Passage.
- Venue: Avus North Curve, Berlin
- Dates: 10 August 1936
- Competitors: 88 (individuals) 22 (teams) from 22 nations

Medalists
- 1st place, gold medalist(s):  / Robert Charpentier Robert Dorgebray Guy Lapébie France
- 2nd place, silver medalist(s):  / Edgar Buchwalder Ernst Nievergelt Kurt Ott Switzerland
- 3rd place, bronze medalist(s):  / Auguste Garrebeek Armand Putzeyse Jean-François Van Der Motte Belgium

= Cycling at the 1936 Summer Olympics – Men's team road race =

The men's team road race cycling event at the 1936 Olympic Games took place on 10 August and was one of six events at the 1936 Olympics. It was competed as a 100 km massed start event in conjunction with the Men's individual road race. Teams had four riders and the team time taken as sum of the team's three best finishers. Only the first five teams across the line recorded a time, due to a failure with the timekeeping system.

What this exercise asks.
1. According to the passage on the 1936 Olympic men's team road race, how was a team's time determined?
2. From the passage on the 1936 Olympic team road race, return the stretch from "- Venue: Avus" through "the timekeeping system.", copied word for word.

Dataset section.

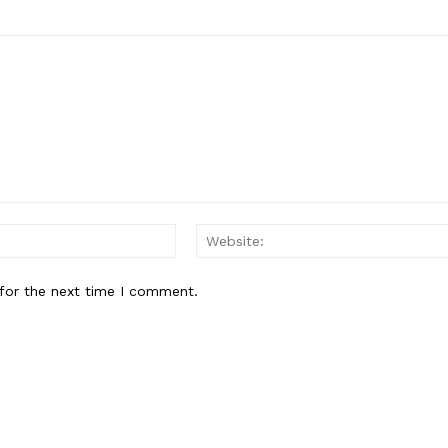
Email:*
for the next time I comment.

Replies.
1. It was the sum of the times of the team's three best finishers.

2.
- Venue: Avus North Curve, Berlin
- Dates: 10 August 1936
- Competitors: 88 (individuals) 22 (teams) from 22 nations

Medalists
- 1st place, gold medalist(s):  / Robert Charpentier Robert Dorgebray Guy Lapébie France
- 2nd place, silver medalist(s):  / Edgar Buchwalder Ernst Nievergelt Kurt Ott Switzerland
- 3rd place, bronze medalist(s):  / Auguste Garrebeek Armand Putzeyse Jean-François Van Der Motte Belgium

= Cycling at the 1936 Summer Olympics – Men's team road race =

The men's team road race cycling event at the 1936 Olympic Games took place on 10 August and was one of six events at the 1936 Olympics. It was competed as a 100 km massed start event in conjunction with the Men's individual road race. Teams had four riders and the team time taken as sum of the team's three best finishers. Only the first five teams across the line recorded a time, due to a failure with the timekeeping system.